Updated

As Republicans debate whether their health insurance replacement plan is viable or just ObamaCare Lite, one thing is clear:

Barack Obama moved the goalposts.

What I mean is that the GOP is having to make compromises because the existing program, for all its flaws, is in purely political terms very hard to unravel.

What’s more, President Trump said during the campaign that he liked parts of ObamaCare, singling out the ban on refusing people with preexisting conditions and allowing parents to keep their kids on their policies until age 26. So the GOP is trying to navigate a narrow path that is far more treacherous than six years of just calling for repeal.

Ronald Reagan also moved the goalposts. He transformed the national debate about the size of government to the point that Bill Clinton declared that the era of big government was over—and passed a welfare-reform bill with Newt Gingrich’s Republicans.

LBJ moved the goalposts as well. More than half a century after he rammed Medicare and Medicaid through Congress, there are plenty of attempts to rein in those programs but no one talks about abolishing them.

None of this was a secret when Obama rammed his health bill through in 2010 on a party-line vote. Everyone knew that once a major entitlement program is passed, it’s extraordinarily difficult to abolish.

So as partisans on both sides debate the House GOP bill, they are, in effect, doing so on Obama’s turf.

Republicans realized it was political suicide to push any bill that would cause 20 million people to lose their coverage. And they are supporting another Obama reform of preventing insurance companies from imposing lifetime caps on benefits.

At the same time, they have fertile ground because of all the people who, despite Obama’s promises, lost their coverage or had to pay dramatically higher premiums.

Paul Ryan’s challenge is that he can lose only 19 Republican votes, and the party’s most conservative wing is unhappy with the bill that has emerged--as several of them made clear at a news conference yesterday. Several conservative groups are also vowing to fight the bill.

The measure scraps the hated individual mandate, along with the employer mandate. But people who let their insurance lapse would face a 30 percent rate hike to get back in, which is a pretty strong incentive to keep their policies.

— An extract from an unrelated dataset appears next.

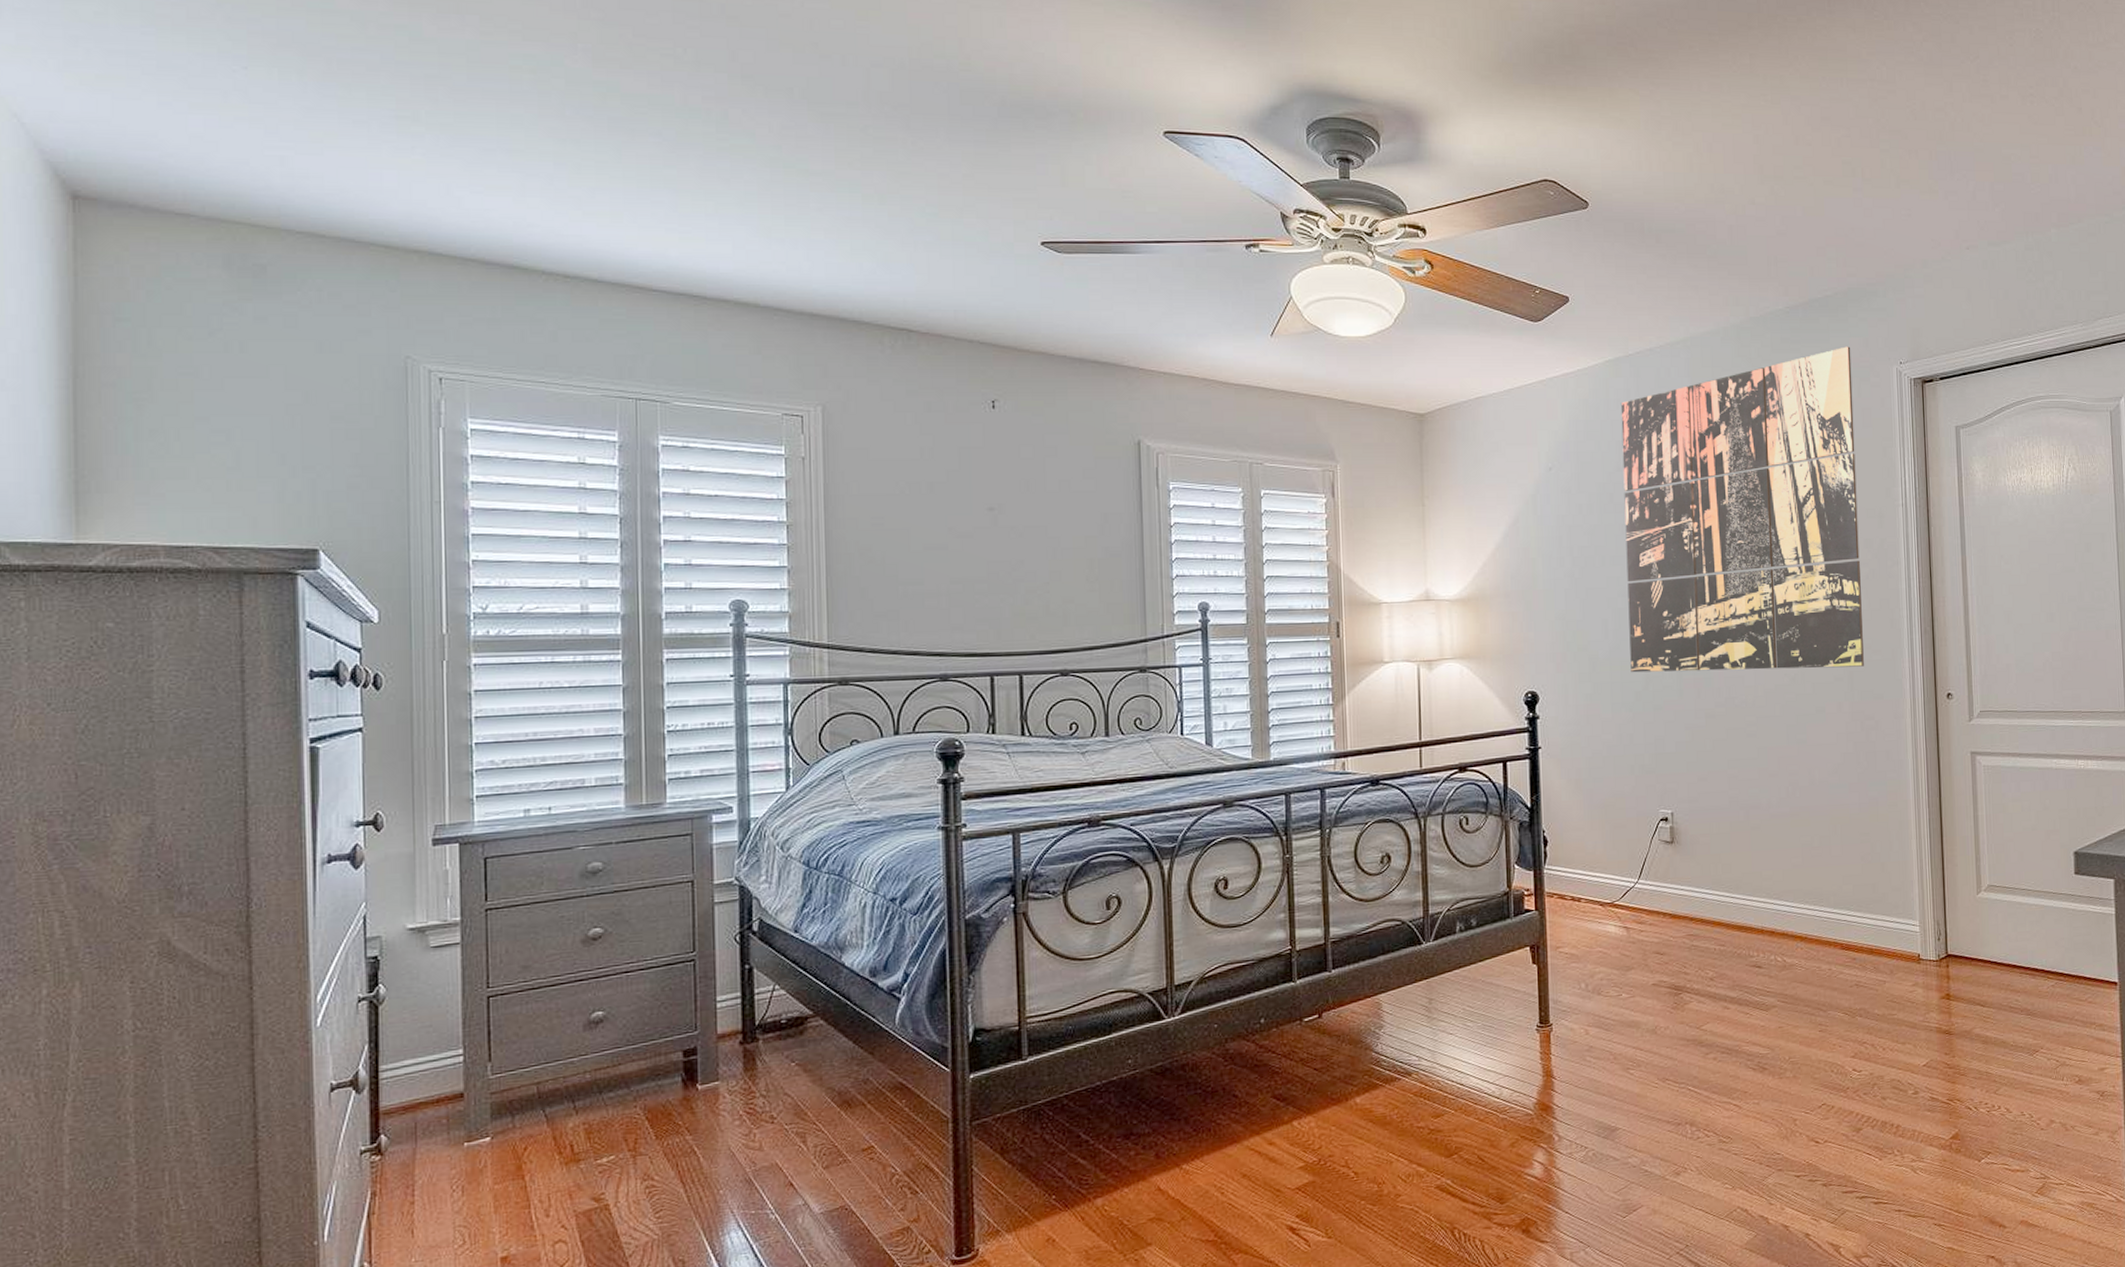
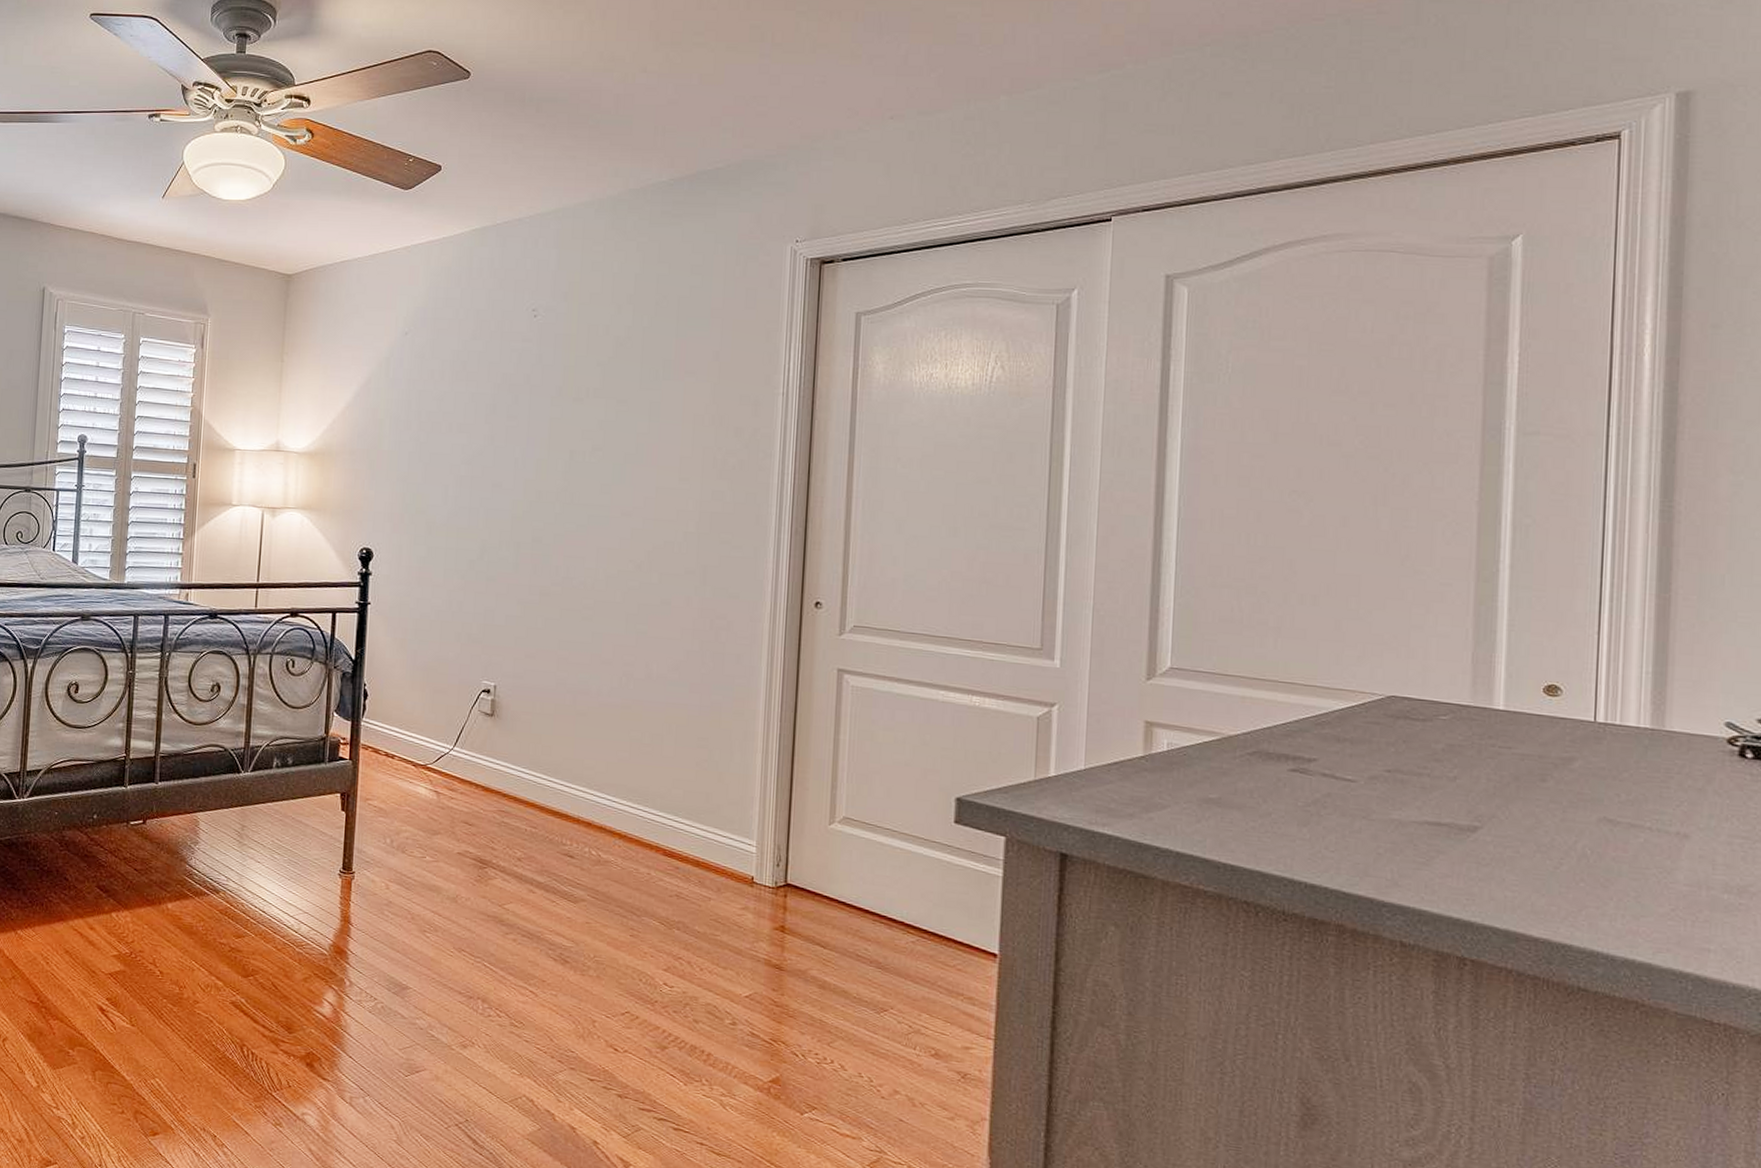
wall art: present [1620,346,1864,673] -> none [467,222,740,562]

The bill would do away with the federal subsidies to help people buy insurance and substitute tax credits instead, which start to phase out for individuals earning more than $75,000.

The bill would also roll back Obama’s Medicaid expansion and instead give states grants that could be used to help residents pay for health care, though perhaps at lower levels.

So how can the GOP leadership call it “ObamaCare Gone” and Rand Paul call it “ObamaCare Lite”? If it all seems a bit murky, keep in mind that Republicans can’t say how much the bill is going to cost or how many people might lose coverage.

Plus, there are such hot-button issues as defunding Planned Parenthood and cutting taxes for insurance executives who make more than $500,000.

However all this is hashed out—and I don’t underestimate Trump’s ability to make a deal—he will be fixing his predecessor’s law, not throwing it out.